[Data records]
━━━
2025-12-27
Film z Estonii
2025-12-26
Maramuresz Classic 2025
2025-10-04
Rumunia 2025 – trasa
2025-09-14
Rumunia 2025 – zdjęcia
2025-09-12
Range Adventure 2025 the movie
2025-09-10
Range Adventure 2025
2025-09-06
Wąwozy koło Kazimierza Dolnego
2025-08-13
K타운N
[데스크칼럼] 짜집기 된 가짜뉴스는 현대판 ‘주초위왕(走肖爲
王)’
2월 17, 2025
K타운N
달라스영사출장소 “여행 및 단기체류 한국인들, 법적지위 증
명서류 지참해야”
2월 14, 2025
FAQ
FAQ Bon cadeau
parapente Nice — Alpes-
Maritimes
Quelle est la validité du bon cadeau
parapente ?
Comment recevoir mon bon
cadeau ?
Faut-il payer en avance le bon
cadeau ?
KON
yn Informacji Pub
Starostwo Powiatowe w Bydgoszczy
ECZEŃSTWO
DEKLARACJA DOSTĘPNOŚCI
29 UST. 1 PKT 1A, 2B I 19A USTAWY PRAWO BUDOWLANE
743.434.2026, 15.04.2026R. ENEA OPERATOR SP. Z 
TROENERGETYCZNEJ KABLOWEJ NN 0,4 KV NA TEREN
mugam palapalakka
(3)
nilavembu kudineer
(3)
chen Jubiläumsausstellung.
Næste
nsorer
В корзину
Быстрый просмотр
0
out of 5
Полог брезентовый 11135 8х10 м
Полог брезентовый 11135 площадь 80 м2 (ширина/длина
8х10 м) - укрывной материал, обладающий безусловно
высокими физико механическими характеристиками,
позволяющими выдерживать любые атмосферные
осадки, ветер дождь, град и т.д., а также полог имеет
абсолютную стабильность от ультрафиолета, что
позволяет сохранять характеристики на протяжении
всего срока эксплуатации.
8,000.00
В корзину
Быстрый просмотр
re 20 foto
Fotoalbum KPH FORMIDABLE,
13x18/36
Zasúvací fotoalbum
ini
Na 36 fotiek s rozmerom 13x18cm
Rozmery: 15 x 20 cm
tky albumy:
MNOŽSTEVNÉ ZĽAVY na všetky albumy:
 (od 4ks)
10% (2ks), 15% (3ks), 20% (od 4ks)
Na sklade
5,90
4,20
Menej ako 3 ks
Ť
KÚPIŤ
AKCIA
━━━
WHAT YOU SHOULD DO — The entries are to be repeated exactly, with nothing altered.

FINISHED EXERCISE —
2025-12-27
Film z Estonii
2025-12-26
Maramuresz Classic 2025
2025-10-04
Rumunia 2025 – trasa
2025-09-14
Rumunia 2025 – zdjęcia
2025-09-12
Range Adventure 2025 the movie
2025-09-10
Range Adventure 2025
2025-09-06
Wąwozy koło Kazimierza Dolnego
2025-08-13
K타운N
[데스크칼럼] 짜집기 된 가짜뉴스는 현대판 ‘주초위왕(走肖爲
王)’
2월 17, 2025
K타운N
달라스영사출장소 “여행 및 단기체류 한국인들, 법적지위 증
명서류 지참해야”
2월 14, 2025
FAQ
FAQ Bon cadeau
parapente Nice — Alpes-
Maritimes
Quelle est la validité du bon cadeau
parapente ?
Comment recevoir mon bon
cadeau ?
Faut-il payer en avance le bon
cadeau ?
KON
yn Informacji Pub
Starostwo Powiatowe w Bydgoszczy
ECZEŃSTWO
DEKLARACJA DOSTĘPNOŚCI
29 UST. 1 PKT 1A, 2B I 19A USTAWY PRAWO BUDOWLANE
743.434.2026, 15.04.2026R. ENEA OPERATOR SP. Z 
TROENERGETYCZNEJ KABLOWEJ NN 0,4 KV NA TEREN
mugam palapalakka
(3)
nilavembu kudineer
(3)
chen Jubiläumsausstellung.
Næste
nsorer
В корзину
Быстрый просмотр
0
out of 5
Полог брезентовый 11135 8х10 м
Полог брезентовый 11135 площадь 80 м2 (ширина/длина
8х10 м) - укрывной материал, обладающий безусловно
высокими физико механическими характеристиками,
позволяющими выдерживать любые атмосферные
осадки, ветер дождь, град и т.д., а также полог имеет
абсолютную стабильность от ультрафиолета, что
позволяет сохранять характеристики на протяжении
всего срока эксплуатации.
8,000.00
В корзину
Быстрый просмотр
re 20 foto
Fotoalbum KPH FORMIDABLE,
13x18/36
Zasúvací fotoalbum
ini
Na 36 fotiek s rozmerom 13x18cm
Rozmery: 15 x 20 cm
tky albumy:
MNOŽSTEVNÉ ZĽAVY na všetky albumy:
 (od 4ks)
10% (2ks), 15% (3ks), 20% (od 4ks)
Na sklade
5,90
4,20
Menej ako 3 ks
Ť
KÚPIŤ
AKCIA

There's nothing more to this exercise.